Music synthesis is more annoying to deal with than sample playback, so I jumped on the latter for a while. The results seem to be that it's pretty hard to get something significantly better, especially with what little CPU is available in the synth, so I think the digital part of the synth is about as good as it's going to get, except maybe I can add the channel 3 inverse carrier since it's free in terms of CPU time. Mixing volume only with PWM seems doable but much harder to deal with since the analog nature of the output has to be accounted for, and it's a lot harder to make sure the volume levels match up -- emulators are still very far from emulating analog effects properly. Activating more channels also increases distortion from high volume, which might be possible to compensate for with pre-distortion but I haven't looked into that.

 

In addition, I'd have to beef up the MIDI parser and VBI routine and create some new waveforms to get some new music in.
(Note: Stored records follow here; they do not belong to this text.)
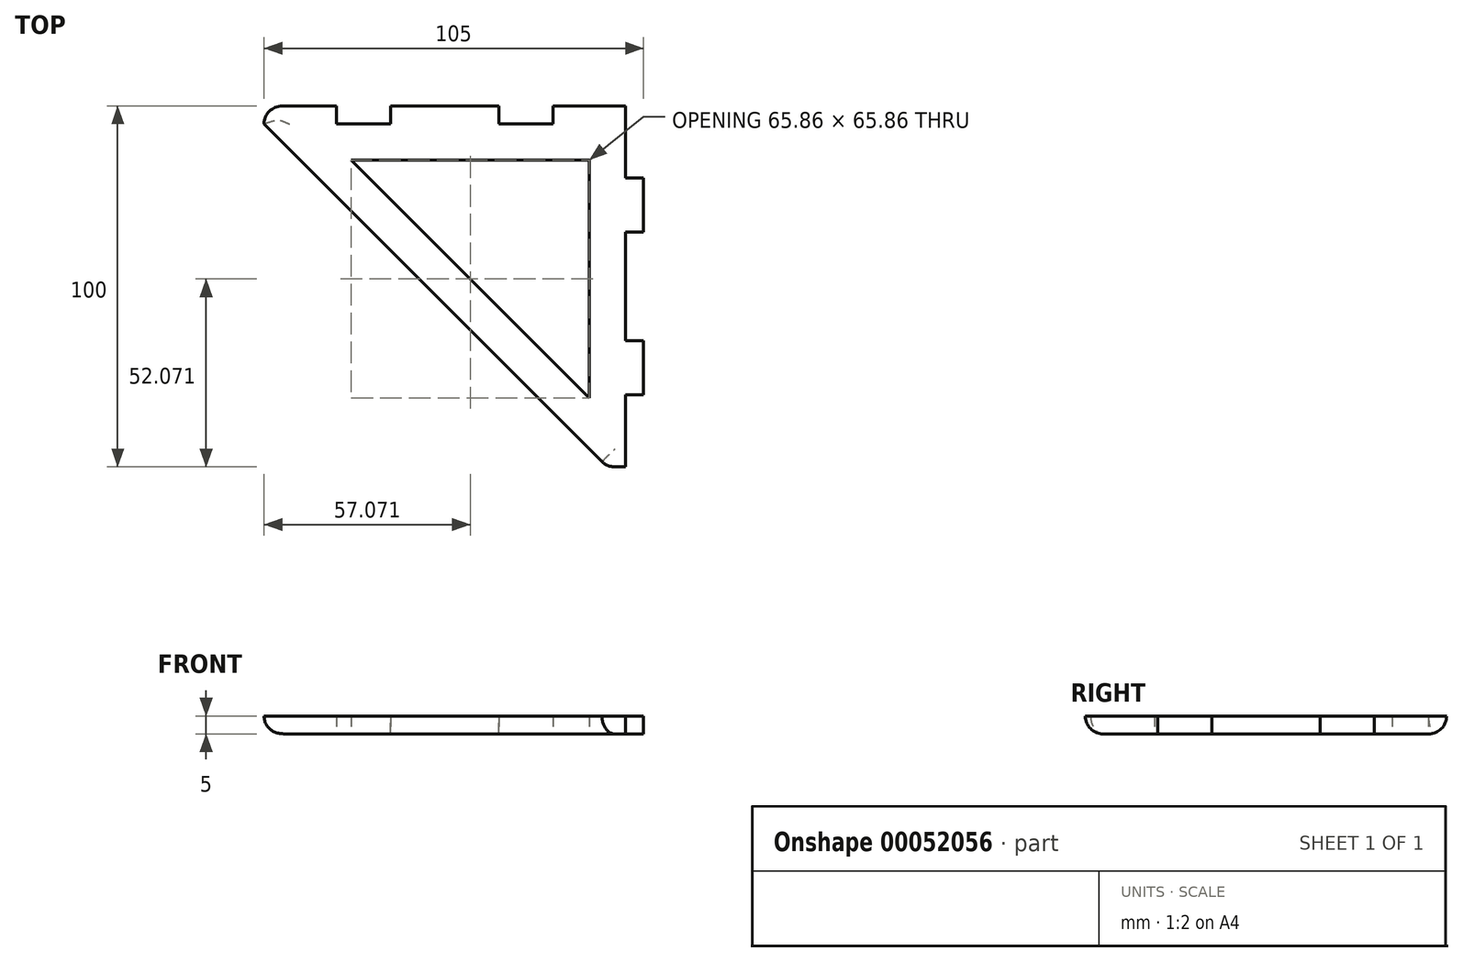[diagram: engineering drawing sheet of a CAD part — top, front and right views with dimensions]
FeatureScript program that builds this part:
annotation { "Feature Type Name" : "Feature", "Feature Type Description" : "" }
export const myFeature = defineFeature(function(context is Context, id is Id, definition is map)
    precondition{}
    {
        {
            var Q0;
            Q0=qCreatedBy(makeId("Top.planeOp"),FACE);
            var sketch = newSketch(context, id + "F0", { "sketchPlane" : qUnion([Q0])});
            skLineSegment(sketch, "E0.bottom", {"start": v(-50, 50) * mm, "end": v(-30, 50) * mm});
            skLineSegment(sketch, "E0.right", {"start": v(50, 50) * mm, "end": v(50, 30) * mm});
            skLineSegment(sketch, "E1", {"start": v(-30, 45) * mm, "end": v(-30, 50) * mm});
            skLineSegment(sketch, "E2", {"start": v(-30, 45) * mm, "end": v(-15, 45) * mm});
            skLineSegment(sketch, "E3", {"start": v(-15, 50) * mm, "end": v(-15, 45) * mm});
            skLineSegment(sketch, "E4", {"start": v(30, 45) * mm, "end": v(30, 50) * mm});
            skLineSegment(sketch, "E5", {"start": v(30, 45) * mm, "end": v(15, 45) * mm});
            skLineSegment(sketch, "E6", {"start": v(15, 50) * mm, "end": v(15, 45) * mm});
            skLineSegment(sketch, "E7", {"start": v(55, 30) * mm, "end": v(55, 15) * mm});
            skLineSegment(sketch, "E8", {"start": v(55, -15) * mm, "end": v(55, -30) * mm});
            skLineSegment(sketch, "E9.trimOffspring", {"start": v(-15, 50) * mm, "end": v(15, 50) * mm});
            skLineSegment(sketch, "E10.trimOffspring", {"start": v(30, 50) * mm, "end": v(50, 50) * mm});
            skLineSegment(sketch, "E11.trimOffspring", {"start": v(50, 15) * mm, "end": v(50, -15) * mm});
            skLineSegment(sketch, "E12.trimOffspring", {"start": v(50, -30) * mm, "end": v(50, -50) * mm});
            skLineSegment(sketch, "E13", {"start": v(55, -30) * mm, "end": v(50, -30) * mm});
            skLineSegment(sketch, "E14", {"start": v(50, -15) * mm, "end": v(55, -15) * mm});
            skLineSegment(sketch, "E15", {"start": v(55, 15) * mm, "end": v(50, 15) * mm});
            skLineSegment(sketch, "E16", {"start": v(50, 30) * mm, "end": v(55, 30) * mm});
            skLineSegment(sketch, "E17", {"start": v(-50, 50) * mm, "end": v(-50, 45) * mm});
            skLineSegment(sketch, "E18", {"start": v(50, -50) * mm, "end": v(45, -50) * mm});
            skLineSegment(sketch, "E19", {"start": v(-50, 45) * mm, "end": v(45, -50) * mm});
            skLineSegment(sketch, "E20", {"start": v(22.5, 45) * mm, "end": v(22.5, 35) * mm, "construction": true});
            skLineSegment(sketch, "E21", {"start": v(50, 1.88) * mm, "end": v(40, 1.88) * mm, "construction": true});
            skLineSegment(sketch, "E22", {"start": v(-2.5, -2.5) * mm, "end": v(4.57, 4.57) * mm, "construction": true});
            skLineSegment(sketch, "E23", {"start": v(40, -30.86) * mm, "end": v(40, 35) * mm});
            skLineSegment(sketch, "E24", {"start": v(40, -30.86) * mm, "end": v(-25.86, 35) * mm});
            skLineSegment(sketch, "E25", {"start": v(-25.86, 35) * mm, "end": v(40, 35) * mm});
            skSolve(sketch);
        }
        {
            var Q0;
            Q0=makeQuery(id+"F0.imprint","IMPRINT",FACE,{"disambiguationData":[TD([[makeQuery(id+"F0.imprint","IMPRINT",EDGE,{"derivedFrom":sQuery(id+"F0.wireOp",EDGE,"E0.bottom")}),-1.0]])]});
            extrude(context, id + "F1", {"entities" : qUnion([Q0]), "depth" : 5 * mm});
        }
        {
            var Q0;
            Q0=makeQuery(id+"F1.opExtrude","CAP_EDGE",EDGE,{"disambiguationData":[OSD([sQuery(id+"F0.wireOp",EDGE,"E10.trimOffspring")])],"isStart":true});
            var Q1;
            Q1=makeQuery(id+"F1.opExtrude","CAP_EDGE",EDGE,{"disambiguationData":[OSD([sQuery(id+"F0.wireOp",EDGE,"E9.trimOffspring")])],"isStart":true});
            var Q2;
            Q2=makeQuery(id+"F1.opExtrude","CAP_EDGE",EDGE,{"disambiguationData":[OSD([sQuery(id+"F0.wireOp",EDGE,"E0.bottom")])],"isStart":true});
            var Q3;
            Q3=makeQuery(id+"F1.opExtrude","CAP_EDGE",EDGE,{"disambiguationData":[OSD([sQuery(id+"F0.wireOp",EDGE,"E19")])],"isStart":true});
            fillet(context, id + "F2", {"entities" : qUnion([Q0, Q1, Q2, Q3]), "radius" : 5 * mm, "tangentPropagation" : true, "allowEdgeOverflow" : false});
        }
        {
            var Q0;
            Q0=makeQuery(id+"F2.opFillet","BLEND_EDGE",EDGE,{"blendedFrom":[makeQuery(id+"F1.opExtrude","CAP_EDGE",EDGE,{"disambiguationData":[OSD([sQuery(id+"F0.wireOp",EDGE,"E0.bottom")])],"isStart":true}),makeQuery(id+"F1.opExtrude","SWEPT_FACE",FACE,{"disambiguationData":[OSD([sQuery(id+"F0.wireOp",EDGE,"E17")])]})],"blendedInto":[makeQuery(id+"F1.opExtrude","SWEPT_FACE",FACE,{"disambiguationData":[OSD([sQuery(id+"F0.wireOp",EDGE,"E17")])]})]});
            fillet(context, id + "F3", {"entities" : qUnion([Q0]), "radius" : 5 * mm, "tangentPropagation" : true, "allowEdgeOverflow" : false});
        }
        {
            var Q0;
            Q0=makeQuery(id+"F2.opFillet","BLEND_EDGE",EDGE,{"blendedFrom":[makeQuery(id+"F1.opExtrude","CAP_EDGE",EDGE,{"disambiguationData":[OSD([sQuery(id+"F0.wireOp",EDGE,"E19")])],"isStart":true}),makeQuery(id+"F1.opExtrude","SWEPT_FACE",FACE,{"disambiguationData":[OSD([sQuery(id+"F0.wireOp",EDGE,"E18")])]})],"blendedInto":[makeQuery(id+"F1.opExtrude","SWEPT_FACE",FACE,{"disambiguationData":[OSD([sQuery(id+"F0.wireOp",EDGE,"E18")])]})]});
            fillet(context, id + "F4", {"entities" : qUnion([Q0]), "radius" : 5 * mm, "tangentPropagation" : true, "allowEdgeOverflow" : false});
        }
    });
Three channel polyphony isn't much but that could be made to work; the lack of percussion support is what worries me the most. Also, you'll have to suffer through whatever is in my MIDI directory. :-D

 

I'm working on the issues that Drac030 has identified with double and quad density disk support. I found what was causing the failures on boot -- the reset routine for the disk was reinitializing the PERCOM block to default instead of the one from the disk image -- but I still need to fix up a couple of issues in the SIO hook. Expect an update soon.

 

Oh yeah, about that demo... it seems to work fine for me (picture attached; test-44 only has disk changes from test-43). Note that Altirra doesn't emulate PAL color blending unless you enable PAL artifacting (this is actually a detail of the TV set decoding). I have to say, very colorful, though.